A scuola di disinformazione


Analizzare giornali e video di TikTok, per parlarne insieme e capire le differenze tra un post sui social e un articolo. Ma anche imparare il funzionamento degli algoritmi di ricerca e discutere degli effetti della propaganda sponsorizzata dallo Stato attraverso meme e siti di informazione russi. In Finlandia la disinformazione si combatte anche tra i banchi di scuola, grazie all’iniziativa di docenti di tutto il Paese. Un impegno che, come riporta il New York Times, unito alle basi forti del sistema educativo nazionale porta risultati concreti: la Finlandia si è, infatti, confermata al primo posto per la quinta volta di fila tra i 41 Paesi europei in materia di resilienza alla disinformazione secondo un sondaggio pubblicato a ottobre dall’Open Society Institute di Sofia. Il fatto che il finlandese sia parlato da poche persone (circa 5,4 milioni) è certamente d’aiuto, perché fake news scritte da autori non madrelingua possono, a volte, essere identificati grazie a errori di grammatica o sintassi. Ma non basta: in Finlandia, prosegue il Times, secondo un’indagine di IRO Research il 76% della popolazione considera giornali cartacei e digitali affidabili, contro, un sondaggio di Gallup, il 34% dei cittadini statunitensi.
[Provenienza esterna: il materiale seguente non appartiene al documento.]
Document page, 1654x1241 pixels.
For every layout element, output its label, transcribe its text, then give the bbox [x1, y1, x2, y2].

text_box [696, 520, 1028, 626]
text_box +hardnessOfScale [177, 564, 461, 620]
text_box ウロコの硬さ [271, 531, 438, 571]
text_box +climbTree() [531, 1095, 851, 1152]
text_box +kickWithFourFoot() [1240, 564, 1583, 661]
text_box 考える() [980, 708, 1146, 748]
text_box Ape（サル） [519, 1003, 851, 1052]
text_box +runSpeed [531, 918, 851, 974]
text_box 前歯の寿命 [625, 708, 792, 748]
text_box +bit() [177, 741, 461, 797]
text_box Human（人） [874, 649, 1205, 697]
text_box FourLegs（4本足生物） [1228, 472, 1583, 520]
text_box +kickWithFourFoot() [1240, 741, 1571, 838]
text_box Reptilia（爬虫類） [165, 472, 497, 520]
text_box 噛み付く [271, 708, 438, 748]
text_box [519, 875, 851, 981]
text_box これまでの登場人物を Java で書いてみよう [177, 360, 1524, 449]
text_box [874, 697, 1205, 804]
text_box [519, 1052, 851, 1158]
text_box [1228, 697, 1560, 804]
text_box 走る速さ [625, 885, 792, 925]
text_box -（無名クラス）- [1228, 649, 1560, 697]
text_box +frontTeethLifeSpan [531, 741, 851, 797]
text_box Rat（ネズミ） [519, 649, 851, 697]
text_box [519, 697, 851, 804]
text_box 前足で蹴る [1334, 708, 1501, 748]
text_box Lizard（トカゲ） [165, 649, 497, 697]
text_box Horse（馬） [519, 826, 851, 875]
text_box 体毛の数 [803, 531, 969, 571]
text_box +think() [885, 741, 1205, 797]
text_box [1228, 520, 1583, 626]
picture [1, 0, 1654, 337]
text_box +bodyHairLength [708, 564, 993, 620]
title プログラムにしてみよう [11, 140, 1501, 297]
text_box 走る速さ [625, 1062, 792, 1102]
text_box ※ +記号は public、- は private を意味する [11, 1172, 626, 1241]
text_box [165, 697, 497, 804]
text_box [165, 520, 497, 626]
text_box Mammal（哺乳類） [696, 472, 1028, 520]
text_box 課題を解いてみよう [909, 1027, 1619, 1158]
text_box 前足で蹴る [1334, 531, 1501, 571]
Il Paese nordico ha sviluppato gli obiettivi nazionali per la media education nel 2013, per poi accelerare le proprie campagne negli anni seguenti e ampliare la platea, ora estesa anche ad altre fasce di popolazione; nelle biblioteche, infatti, anche le persone anziane possono andare a “lezione di disinformazione”. Una sensibilità coltivata negli anni che – col senno di poi – ha portato la Finlandia a arrivare preparata alla minaccia rappresentata dalla Russia, che ha diffuso fake news su argomenti come l’adesione del Paese alla NATO.